Бабка Настасья пробовала унять сноху:
— Что ты делаешь, Марья? К чужим людям идешь прощения просить, а родное дитя клянешь…
— Молчи, маменька! — кинулась Марья к бабке. — Молчи! Твой змееныш! Ты таким изладила его…
Хлопнула дверью Марья и убежала. Ушел за ней и Демьян. А Павлушка пошел через сенцы в горницу.
Дед Степан у порога одевался и собирался к скотине. Намекая на то, что Марья взята за Демьяна из богатого дома, он ворчал:
— Вот то-то и оно… Сколько волка не корми, а он все в лес глядит… К Арине Лукинишне пошла… Да… не куда-нибудь… к Арине Лукинишне…
Поворчал дед и ушел во двор.
Бабка Настасья до самой уборки коров просидела в кути. Сидела, думала. Не верила она в наступивший мир на деревне. Не верила в ласковые слова богатеев. Боялась, как бы не оплошали партизаны и не пошли бы на поводу у богачей.

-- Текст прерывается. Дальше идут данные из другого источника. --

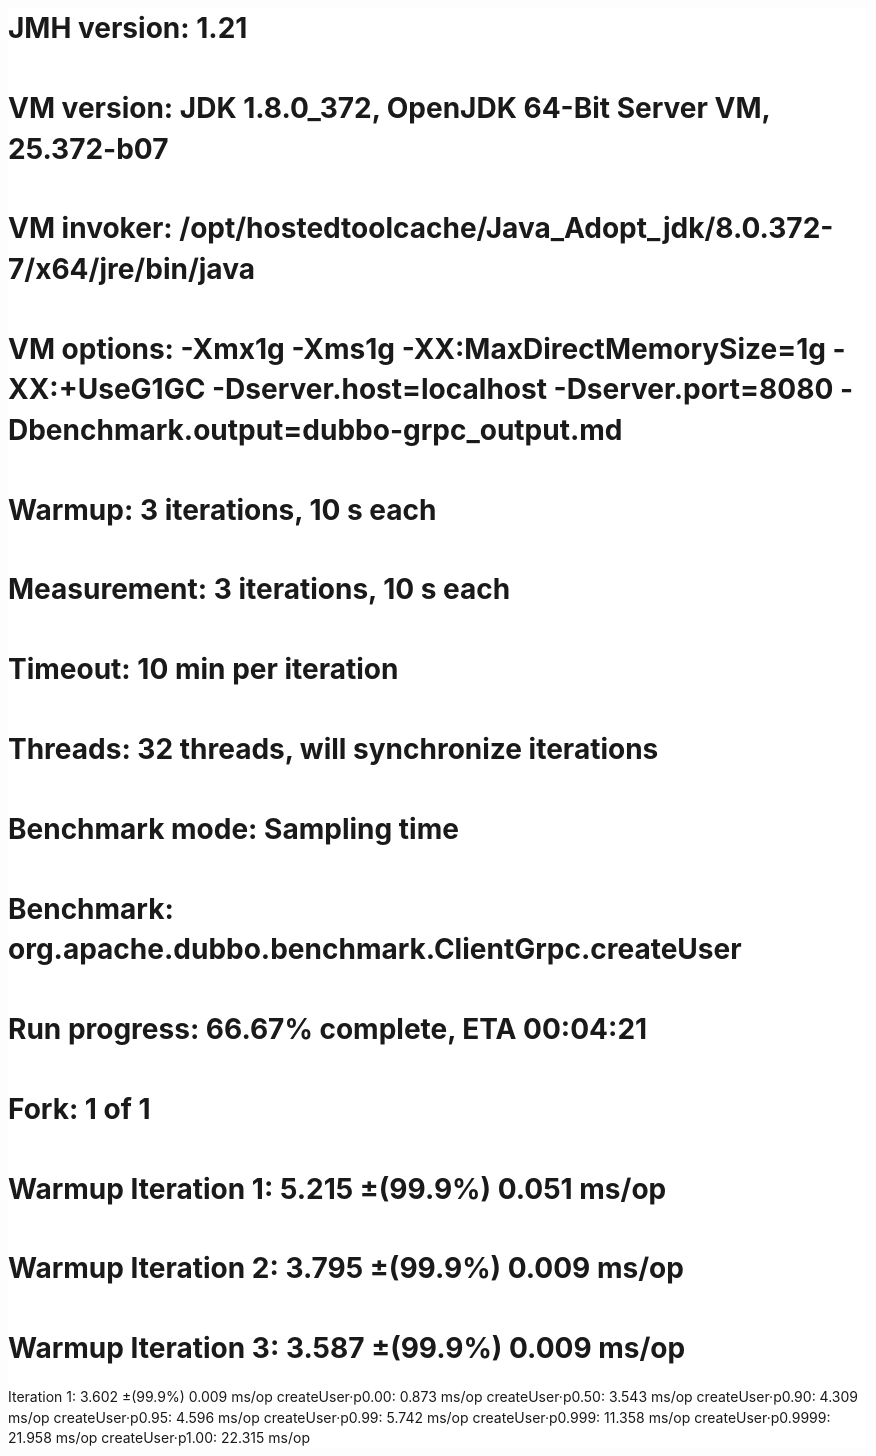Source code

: 
# JMH version: 1.21
# VM version: JDK 1.8.0_372, OpenJDK 64-Bit Server VM, 25.372-b07
# VM invoker: /opt/hostedtoolcache/Java_Adopt_jdk/8.0.372-7/x64/jre/bin/java
# VM options: -Xmx1g -Xms1g -XX:MaxDirectMemorySize=1g -XX:+UseG1GC -Dserver.host=localhost -Dserver.port=8080 -Dbenchmark.output=dubbo-grpc_output.md
# Warmup: 3 iterations, 10 s each
# Measurement: 3 iterations, 10 s each
# Timeout: 10 min per iteration
# Threads: 32 threads, will synchronize iterations
# Benchmark mode: Sampling time
# Benchmark: org.apache.dubbo.benchmark.ClientGrpc.createUser

# Run progress: 66.67% complete, ETA 00:04:21
# Fork: 1 of 1
# Warmup Iteration   1: 5.215 ±(99.9%) 0.051 ms/op
# Warmup Iteration   2: 3.795 ±(99.9%) 0.009 ms/op
# Warmup Iteration   3: 3.587 ±(99.9%) 0.009 ms/op
Iteration   1: 3.602 ±(99.9%) 0.009 ms/op
                 createUser·p0.00:   0.873 ms/op
                 createUser·p0.50:   3.543 ms/op
                 createUser·p0.90:   4.309 ms/op
                 createUser·p0.95:   4.596 ms/op
                 createUser·p0.99:   5.742 ms/op
                 createUser·p0.999:  11.358 ms/op
                 createUser·p0.9999: 21.958 ms/op
                 createUser·p1.00:   22.315 ms/op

Перебирала в памяти старые дороги и тропы, по которым испокон века шла жизнь мужиков в городах и в деревнях. Напрягая седую голову, старалась взглянуть на тот новый путь, о котором говорили и погибший Фома Лыков и недавно на митинге городской рабочий Капустин, — на этот путь звала теперь всех мужиков Советская власть.